The report calls for the setting up of “Urban action zones”, which will mean inviting private finance to make a profit from running schools, hospitals and public facilities. These plans are accompanied by measures to “crack down on anti-social behaviour”. The unifying theme to these law and order initiatives is the new orthodoxy of “Social Exclusion”, which asserts that an “underclass” exists at the bottom of society that must be disciplined and wrenched from its dependence on social welfare. The problem, the government maintains, is how to discipline the poor. How to destroy the “something for nothing culture”? The distinction between poverty and crime has become so effectively blurred by governmental responses that all issues are viewed through the prism of a feckless and indolent subclass responsible for their own wretched existence. Hence the adoration for “tough on crime” and “tough love” measures for infractions against quality of life indicators and US style “zero tolerance zones” introduced by the Home Secretary Jack Straw. The government regularly utilises tabloid-style rhetoric to savage the most underprivileged for their supposed lack of morality. Ministers advocate the resurrection of “good old Victorian values” to purge the poor of their antisocial mores, like the adoption of children born to poor single parents.

Government programmes talk of “Helping the poor to help themselves” by pulling the “marginalised” into “mainstream” society, whilst the inequalities of distribution and opportunity within this mainstream are being continually exacerbated. In shorthand this equals the destruction of the welfare state and the introduction of market principles into every facet of social life. Legislation already brought forward by the government includes the Crime and Disorder Bill, which seeks to stigmatise so-called “neighbours from hell”. This involves placing “Anti-social behaviour” orders on those convicted of offences as trivial as cooking food whose smell others find odious. Each order is tailor-made to whomever it applies to; it can ban them from communicating with their neighbours, put them under curfew notice and place whole areas of town off limits for them. Those convicted can be forced to sign draconian tenancy agreements that bind them to fulfill conditions which are clearly infringements upon civil rights. Failure to co-operate can lead to prison terms of up to five years and/or eviction.

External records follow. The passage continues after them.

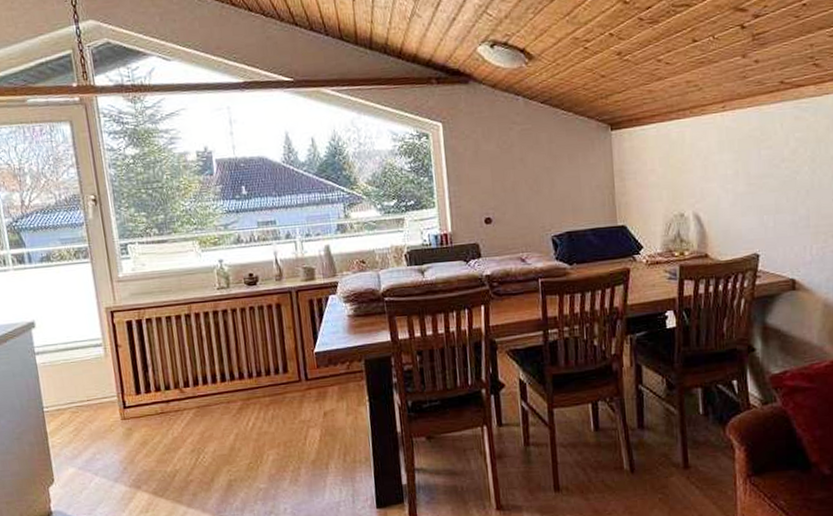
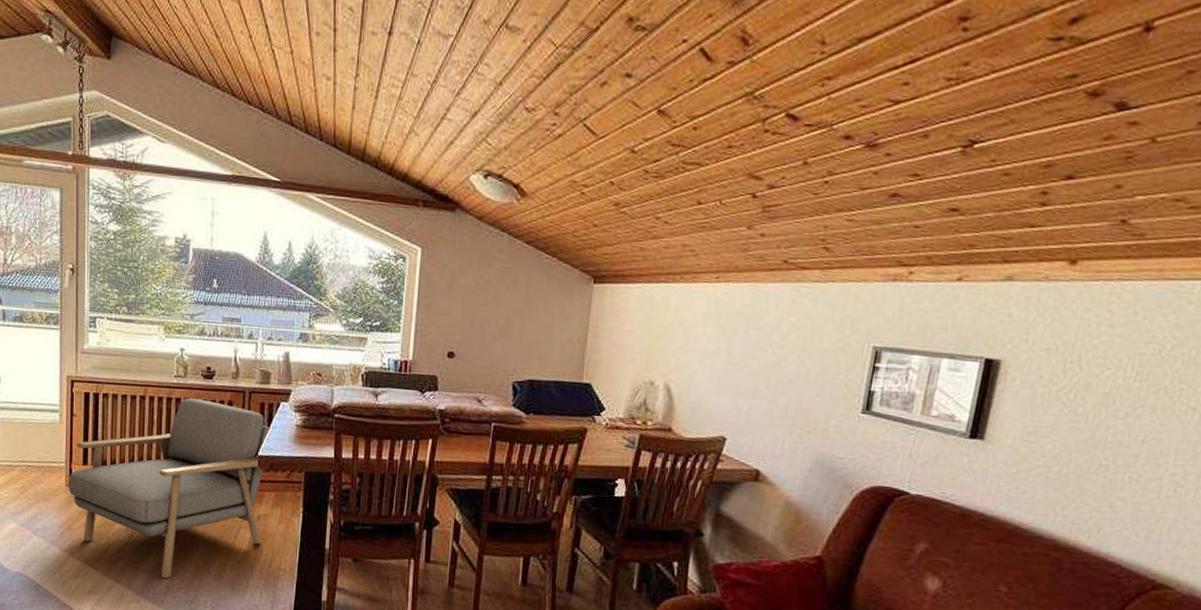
armchair: none [123,306,332,493] -> present [68,398,271,578]

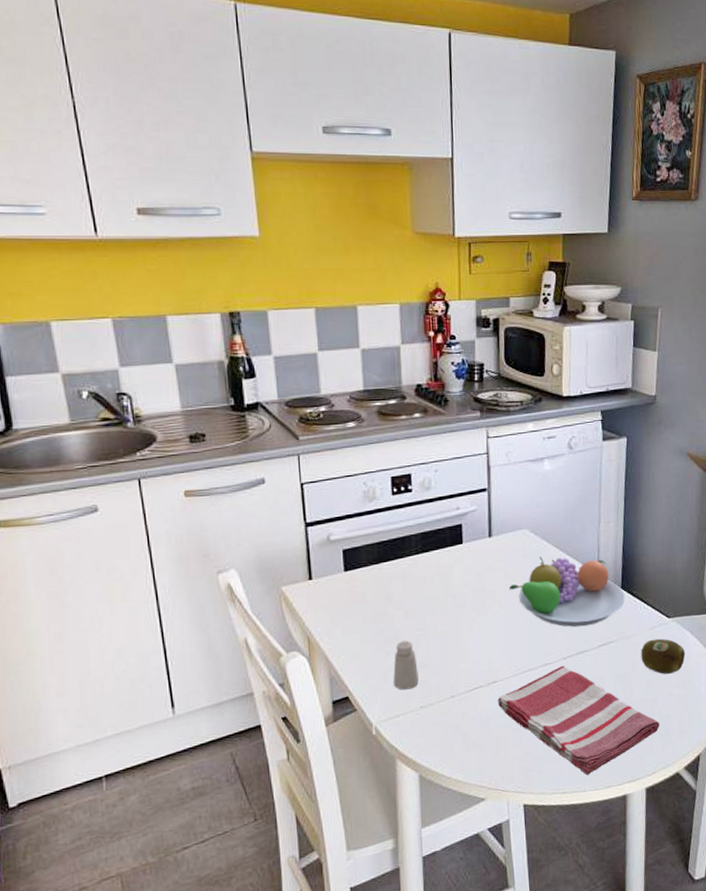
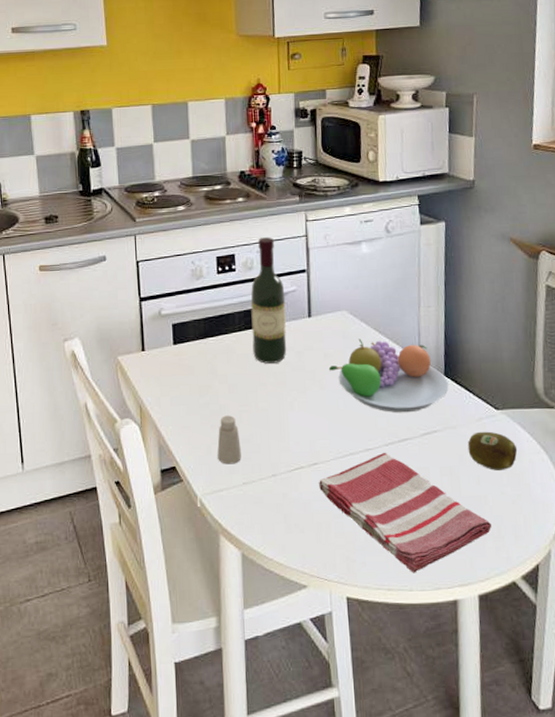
wine bottle: none [428,455,467,586] -> present [250,237,287,364]

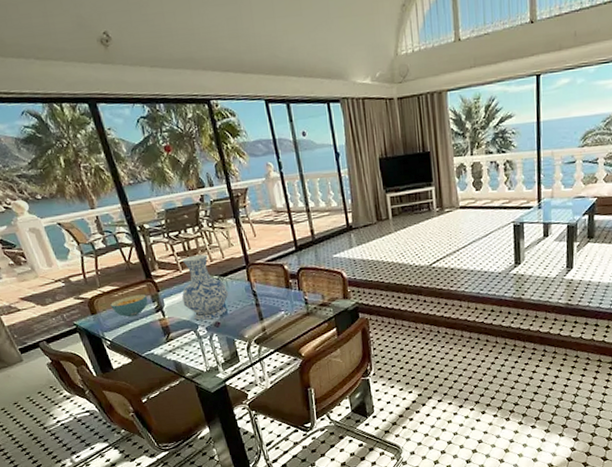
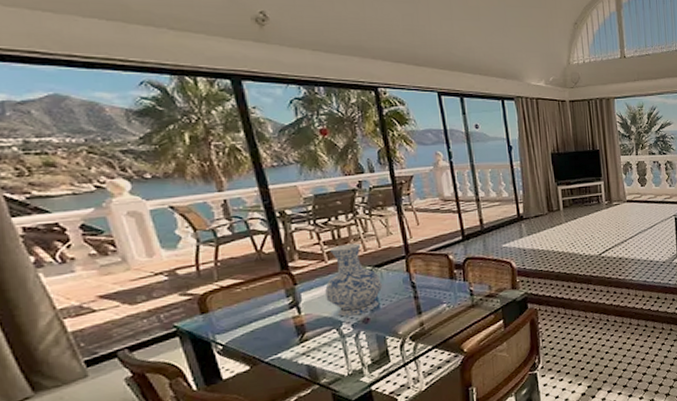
cereal bowl: present [111,294,148,317] -> none [229,288,281,316]

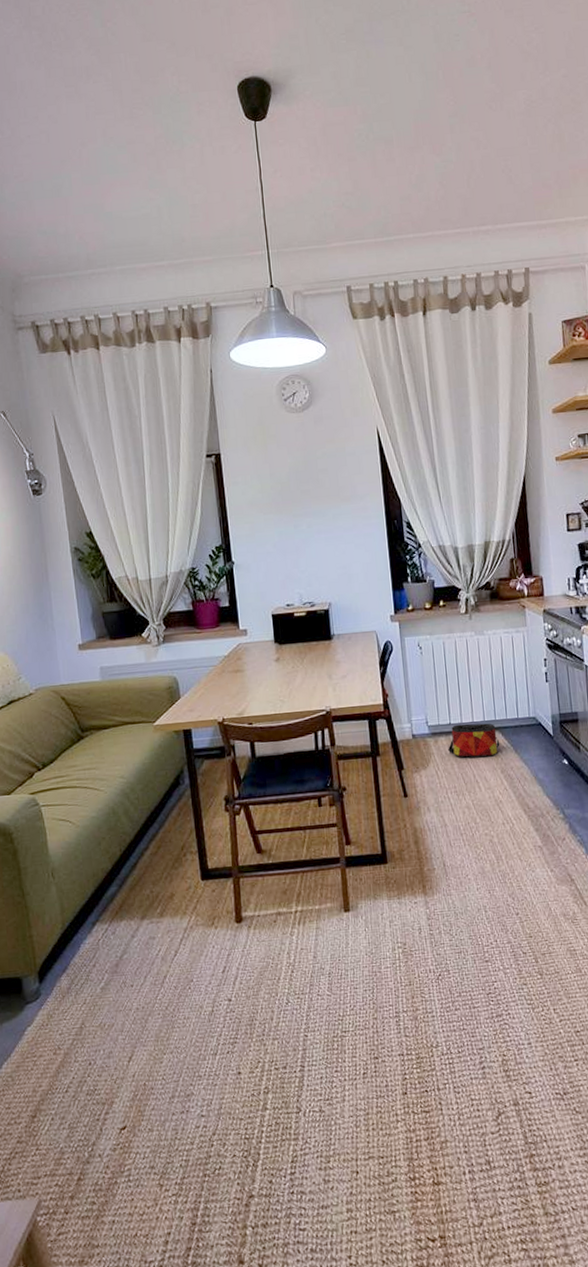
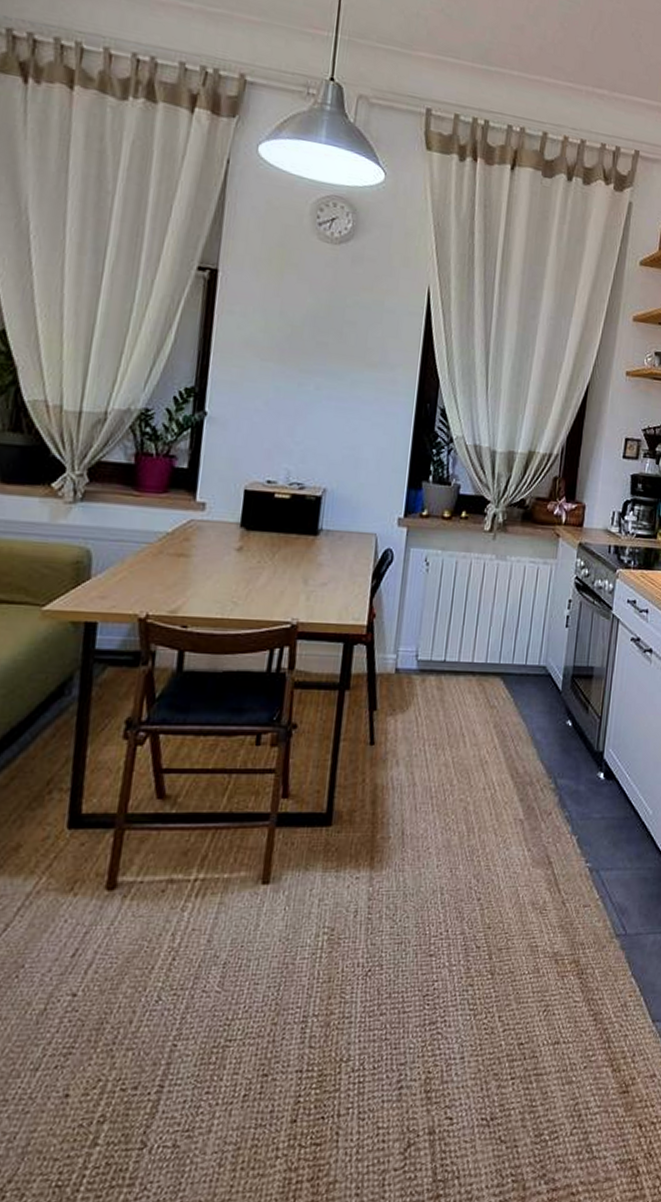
bag: present [448,723,500,758] -> none [436,663,499,707]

Local councils have enthusiastically adopted the measures and now employ anti-social behaviour units including lawyers to make sure convictions stick, housing enforcement officials and professional witnesses. The civil rights group, Liberty, opposes the bill on the grounds that it is likely to breach Article 6 of the European Convention of Human Rights. The method by which the orders are obtained in a civil hearing, where the standards of proof required are lower than in a criminal court, is causing concern for legal experts. Orders of this draconian nature will send thousands of people into a type of neighbourhood purgatory, where the actions and behaviour legal to the majority of people will be illegal to those dubbed social pariahs.

Existing governmental measures to regulate the poor include compulsory marriage counselling, citizenship classes for schoolchildren, mentors for young offenders and lessons on family responsibility for errant mothers and fathers. The Urban Task Force suggests the widespread usage of super-caretakers and neighbourhood watches, ostensibly to maintain the estates but more likely to keep a close eye upon residents in conjunction with the police and other authorities.